Others are generally not applicable as safe antiseptics, either because of their corrosive or toxic nature.
Antibiotics[edit]
Bactericidal antibiotics kill bacteria; bacteriostatic antibiotics slow their growth or reproduction.
Bactericidal antibiotics that inhibit cell wall synthesis: the beta-lactam antibiotics (penicillin derivatives (penams), cephalosporins (cephems), monobactams, and carbapenems) and vancomycin.
Also bactericidal are daptomycin, fluoroquinolones, metronidazole, nitrofurantoin, co-trimoxazole, telithromycin.
Aminoglycosidic antibiotics are usually considered bactericidal, although they may be bacteriostatic with some organisms.
As of 2004, the distinction between bactericidal and bacteriostatic agents appeared to be clear according to the basic/clinical definition, but this only applies under strict laboratory conditions and it is important to distinguish microbiological and clinical definitions.[2] The distinction is more arbitrary when agents are categorized in clinical situations. The supposed superiority of bactericidal agents over bacteriostatic agents is of little relevance when treating the vast majority of infections with gram-positive bacteria, particularly in patients with uncomplicated infections and noncompromised immune systems. Bacteriostatic agents have been effectively used for treatment that are considered to require bactericidal activity.
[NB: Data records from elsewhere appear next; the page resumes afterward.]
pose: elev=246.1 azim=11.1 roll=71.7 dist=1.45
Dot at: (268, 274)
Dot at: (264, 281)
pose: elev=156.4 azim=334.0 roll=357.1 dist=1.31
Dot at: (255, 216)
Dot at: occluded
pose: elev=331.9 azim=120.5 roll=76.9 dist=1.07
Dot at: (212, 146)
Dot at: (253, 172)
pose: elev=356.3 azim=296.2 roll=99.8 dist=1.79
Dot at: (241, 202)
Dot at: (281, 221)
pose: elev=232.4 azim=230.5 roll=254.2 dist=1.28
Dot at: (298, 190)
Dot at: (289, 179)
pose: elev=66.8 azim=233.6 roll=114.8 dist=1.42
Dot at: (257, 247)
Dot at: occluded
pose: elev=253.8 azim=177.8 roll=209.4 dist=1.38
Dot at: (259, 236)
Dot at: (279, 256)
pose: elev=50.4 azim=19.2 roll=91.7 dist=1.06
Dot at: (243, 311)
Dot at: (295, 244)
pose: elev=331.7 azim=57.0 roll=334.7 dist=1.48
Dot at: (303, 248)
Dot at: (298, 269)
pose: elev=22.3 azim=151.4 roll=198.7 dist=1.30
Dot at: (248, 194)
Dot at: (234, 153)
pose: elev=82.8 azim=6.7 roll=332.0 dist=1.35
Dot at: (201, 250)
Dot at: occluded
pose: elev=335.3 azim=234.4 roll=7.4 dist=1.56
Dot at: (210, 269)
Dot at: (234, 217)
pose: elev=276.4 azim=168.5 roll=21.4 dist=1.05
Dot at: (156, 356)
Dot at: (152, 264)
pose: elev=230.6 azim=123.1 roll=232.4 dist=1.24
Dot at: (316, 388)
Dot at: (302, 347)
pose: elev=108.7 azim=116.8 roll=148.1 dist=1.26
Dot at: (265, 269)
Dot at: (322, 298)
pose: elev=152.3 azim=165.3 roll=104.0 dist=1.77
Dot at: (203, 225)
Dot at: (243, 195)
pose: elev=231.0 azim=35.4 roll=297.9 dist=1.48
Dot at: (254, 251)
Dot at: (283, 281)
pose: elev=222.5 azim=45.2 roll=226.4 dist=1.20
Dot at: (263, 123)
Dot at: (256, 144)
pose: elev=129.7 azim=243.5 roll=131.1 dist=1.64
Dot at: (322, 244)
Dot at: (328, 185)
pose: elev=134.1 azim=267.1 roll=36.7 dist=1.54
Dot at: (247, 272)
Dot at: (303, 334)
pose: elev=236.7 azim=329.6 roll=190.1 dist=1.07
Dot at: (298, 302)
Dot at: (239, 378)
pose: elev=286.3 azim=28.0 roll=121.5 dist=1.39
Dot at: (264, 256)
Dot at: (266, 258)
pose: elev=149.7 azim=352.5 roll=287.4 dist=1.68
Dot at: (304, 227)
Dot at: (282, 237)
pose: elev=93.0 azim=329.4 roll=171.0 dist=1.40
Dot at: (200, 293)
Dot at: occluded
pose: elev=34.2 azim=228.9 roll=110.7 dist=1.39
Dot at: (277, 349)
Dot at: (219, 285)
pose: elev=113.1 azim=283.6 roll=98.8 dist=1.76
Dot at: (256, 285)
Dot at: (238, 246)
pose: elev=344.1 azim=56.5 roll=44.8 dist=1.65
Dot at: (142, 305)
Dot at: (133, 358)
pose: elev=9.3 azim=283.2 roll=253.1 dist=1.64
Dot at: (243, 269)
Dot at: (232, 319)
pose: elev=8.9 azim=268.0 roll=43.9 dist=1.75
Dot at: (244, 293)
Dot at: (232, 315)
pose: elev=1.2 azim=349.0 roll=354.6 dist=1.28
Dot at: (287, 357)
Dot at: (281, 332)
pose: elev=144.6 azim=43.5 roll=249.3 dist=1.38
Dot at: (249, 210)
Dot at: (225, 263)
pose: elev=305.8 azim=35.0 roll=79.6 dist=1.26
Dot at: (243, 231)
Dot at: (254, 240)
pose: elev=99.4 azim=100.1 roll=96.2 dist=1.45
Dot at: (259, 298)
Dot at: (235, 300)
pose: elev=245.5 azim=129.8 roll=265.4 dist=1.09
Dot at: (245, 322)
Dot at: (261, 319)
Furthermore, some broad classes of antibacterial agents considered bacteriostatic can exhibit bactericidal activity against some bacteria on the basis of in vitro determination of MBC/MIC values. At high concentrations, bacteriostatic agents are often bactericidal against some susceptible organisms. The ultimate guide to treatment of any infection must be clinical outcome.
Surfaces[edit]
Material surfaces can exhibit bactericidal properties because of their crystallographic surface structure.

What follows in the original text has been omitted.